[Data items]
□ □ □ □ □

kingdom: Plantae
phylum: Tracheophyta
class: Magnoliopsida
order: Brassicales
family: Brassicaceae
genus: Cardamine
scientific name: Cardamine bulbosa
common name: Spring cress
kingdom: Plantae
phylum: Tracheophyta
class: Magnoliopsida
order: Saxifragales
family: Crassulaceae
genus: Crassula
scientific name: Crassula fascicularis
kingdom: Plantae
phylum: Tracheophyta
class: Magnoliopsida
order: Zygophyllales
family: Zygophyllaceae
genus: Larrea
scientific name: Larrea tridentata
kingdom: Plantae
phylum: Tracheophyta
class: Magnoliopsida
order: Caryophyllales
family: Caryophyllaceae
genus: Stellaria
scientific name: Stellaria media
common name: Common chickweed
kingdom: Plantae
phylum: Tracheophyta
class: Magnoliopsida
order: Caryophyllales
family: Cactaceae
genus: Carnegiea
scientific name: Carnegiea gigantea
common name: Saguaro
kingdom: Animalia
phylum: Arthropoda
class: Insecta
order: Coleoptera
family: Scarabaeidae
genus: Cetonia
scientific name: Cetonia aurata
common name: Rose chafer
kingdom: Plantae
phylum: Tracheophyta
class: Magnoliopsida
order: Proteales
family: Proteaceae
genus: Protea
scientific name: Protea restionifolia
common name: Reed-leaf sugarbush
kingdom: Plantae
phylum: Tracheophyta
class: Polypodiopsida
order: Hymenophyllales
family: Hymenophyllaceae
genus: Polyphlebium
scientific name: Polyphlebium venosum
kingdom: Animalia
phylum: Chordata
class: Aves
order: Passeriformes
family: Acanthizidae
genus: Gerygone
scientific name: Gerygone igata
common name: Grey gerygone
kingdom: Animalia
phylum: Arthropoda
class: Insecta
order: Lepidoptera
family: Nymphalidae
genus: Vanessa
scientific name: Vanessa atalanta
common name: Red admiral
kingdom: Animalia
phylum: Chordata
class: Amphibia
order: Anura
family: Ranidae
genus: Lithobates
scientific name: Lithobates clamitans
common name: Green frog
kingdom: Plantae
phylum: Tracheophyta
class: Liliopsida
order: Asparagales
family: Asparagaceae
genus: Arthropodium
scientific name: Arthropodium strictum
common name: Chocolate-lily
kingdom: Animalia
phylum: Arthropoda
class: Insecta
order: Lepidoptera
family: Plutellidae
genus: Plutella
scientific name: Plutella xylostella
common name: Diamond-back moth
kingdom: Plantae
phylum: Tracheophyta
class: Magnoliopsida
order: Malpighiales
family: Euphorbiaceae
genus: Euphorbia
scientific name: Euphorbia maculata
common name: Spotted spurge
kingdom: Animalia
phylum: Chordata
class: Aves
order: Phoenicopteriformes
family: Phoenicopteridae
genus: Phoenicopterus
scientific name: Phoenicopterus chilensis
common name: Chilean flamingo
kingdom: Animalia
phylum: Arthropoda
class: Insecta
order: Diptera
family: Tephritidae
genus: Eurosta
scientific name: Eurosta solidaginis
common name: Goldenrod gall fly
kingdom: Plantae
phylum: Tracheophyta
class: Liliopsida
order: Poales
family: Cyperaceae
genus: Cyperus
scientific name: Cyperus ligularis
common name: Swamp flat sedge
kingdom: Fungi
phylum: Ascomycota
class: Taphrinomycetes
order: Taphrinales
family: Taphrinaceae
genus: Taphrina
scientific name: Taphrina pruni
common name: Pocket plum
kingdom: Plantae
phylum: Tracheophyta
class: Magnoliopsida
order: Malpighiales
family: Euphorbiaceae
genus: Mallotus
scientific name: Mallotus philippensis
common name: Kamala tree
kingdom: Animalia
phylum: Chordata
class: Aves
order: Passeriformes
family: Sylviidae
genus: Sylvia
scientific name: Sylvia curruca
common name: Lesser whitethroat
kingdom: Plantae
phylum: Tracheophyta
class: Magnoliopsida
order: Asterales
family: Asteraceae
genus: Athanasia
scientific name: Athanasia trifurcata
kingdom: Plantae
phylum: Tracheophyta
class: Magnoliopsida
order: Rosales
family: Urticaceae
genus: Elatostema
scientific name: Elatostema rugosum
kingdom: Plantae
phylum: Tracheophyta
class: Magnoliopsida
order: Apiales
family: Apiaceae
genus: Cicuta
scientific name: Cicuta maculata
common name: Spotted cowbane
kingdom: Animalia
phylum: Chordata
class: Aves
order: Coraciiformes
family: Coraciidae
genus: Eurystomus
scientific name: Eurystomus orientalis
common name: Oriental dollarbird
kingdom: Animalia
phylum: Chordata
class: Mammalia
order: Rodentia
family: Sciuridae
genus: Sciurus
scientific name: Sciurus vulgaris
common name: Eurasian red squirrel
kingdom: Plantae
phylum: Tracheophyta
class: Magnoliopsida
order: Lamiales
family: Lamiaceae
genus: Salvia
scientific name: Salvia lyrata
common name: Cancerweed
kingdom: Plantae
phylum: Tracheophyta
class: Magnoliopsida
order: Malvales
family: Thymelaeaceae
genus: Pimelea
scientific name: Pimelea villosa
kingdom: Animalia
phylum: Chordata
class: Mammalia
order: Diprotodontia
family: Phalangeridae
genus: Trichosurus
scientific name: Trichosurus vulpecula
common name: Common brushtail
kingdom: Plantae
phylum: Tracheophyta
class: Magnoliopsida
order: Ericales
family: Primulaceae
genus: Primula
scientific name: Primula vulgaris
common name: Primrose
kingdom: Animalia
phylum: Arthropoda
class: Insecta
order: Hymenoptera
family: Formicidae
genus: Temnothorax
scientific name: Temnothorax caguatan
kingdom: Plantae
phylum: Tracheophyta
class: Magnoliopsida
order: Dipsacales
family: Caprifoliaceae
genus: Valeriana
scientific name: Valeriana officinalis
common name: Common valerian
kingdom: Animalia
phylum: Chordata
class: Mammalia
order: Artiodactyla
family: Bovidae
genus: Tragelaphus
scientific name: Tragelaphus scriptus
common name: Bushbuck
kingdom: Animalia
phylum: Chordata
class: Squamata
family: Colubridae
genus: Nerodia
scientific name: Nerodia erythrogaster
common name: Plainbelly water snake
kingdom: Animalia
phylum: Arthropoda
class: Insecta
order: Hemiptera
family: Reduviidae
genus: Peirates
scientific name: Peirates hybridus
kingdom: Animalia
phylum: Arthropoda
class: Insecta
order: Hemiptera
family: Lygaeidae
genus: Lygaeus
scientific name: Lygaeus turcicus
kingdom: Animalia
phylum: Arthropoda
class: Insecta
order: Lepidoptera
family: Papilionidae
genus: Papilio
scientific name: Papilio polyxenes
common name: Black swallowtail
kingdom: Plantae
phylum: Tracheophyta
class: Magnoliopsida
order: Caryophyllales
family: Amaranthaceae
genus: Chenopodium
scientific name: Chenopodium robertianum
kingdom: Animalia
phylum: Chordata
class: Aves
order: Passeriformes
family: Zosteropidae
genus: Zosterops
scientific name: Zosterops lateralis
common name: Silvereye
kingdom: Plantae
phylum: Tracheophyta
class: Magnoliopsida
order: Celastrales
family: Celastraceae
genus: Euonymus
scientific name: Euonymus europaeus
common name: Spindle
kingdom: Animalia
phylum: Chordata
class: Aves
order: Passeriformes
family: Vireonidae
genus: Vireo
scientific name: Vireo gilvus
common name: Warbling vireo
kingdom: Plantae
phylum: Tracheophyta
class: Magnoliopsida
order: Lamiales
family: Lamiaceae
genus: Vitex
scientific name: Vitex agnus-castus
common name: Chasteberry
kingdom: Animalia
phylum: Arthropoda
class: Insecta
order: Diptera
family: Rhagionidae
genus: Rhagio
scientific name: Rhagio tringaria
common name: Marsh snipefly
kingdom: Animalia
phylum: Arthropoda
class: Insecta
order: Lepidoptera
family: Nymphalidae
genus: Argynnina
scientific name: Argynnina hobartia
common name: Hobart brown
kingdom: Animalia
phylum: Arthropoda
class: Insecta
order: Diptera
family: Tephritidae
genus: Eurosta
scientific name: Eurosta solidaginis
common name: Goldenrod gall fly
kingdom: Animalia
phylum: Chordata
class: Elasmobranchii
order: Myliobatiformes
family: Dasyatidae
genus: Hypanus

□ □ □ □ □

WHAT YOU HAVE TO DO: Rewrite the data from the start through the line containing "scientific name: Stellaria media", inclusive, replacing "common name" with "vernacular name" and leaving everything else unchanged.

THE OUTPUT:
kingdom: Plantae
phylum: Tracheophyta
class: Magnoliopsida
order: Brassicales
family: Brassicaceae
genus: Cardamine
scientific name: Cardamine bulbosa
vernacular name: Spring cress
kingdom: Plantae
phylum: Tracheophyta
class: Magnoliopsida
order: Saxifragales
family: Crassulaceae
genus: Crassula
scientific name: Crassula fascicularis
kingdom: Plantae
phylum: Tracheophyta
class: Magnoliopsida
order: Zygophyllales
family: Zygophyllaceae
genus: Larrea
scientific name: Larrea tridentata
kingdom: Plantae
phylum: Tracheophyta
class: Magnoliopsida
order: Caryophyllales
family: Caryophyllaceae
genus: Stellaria
scientific name: Stellaria media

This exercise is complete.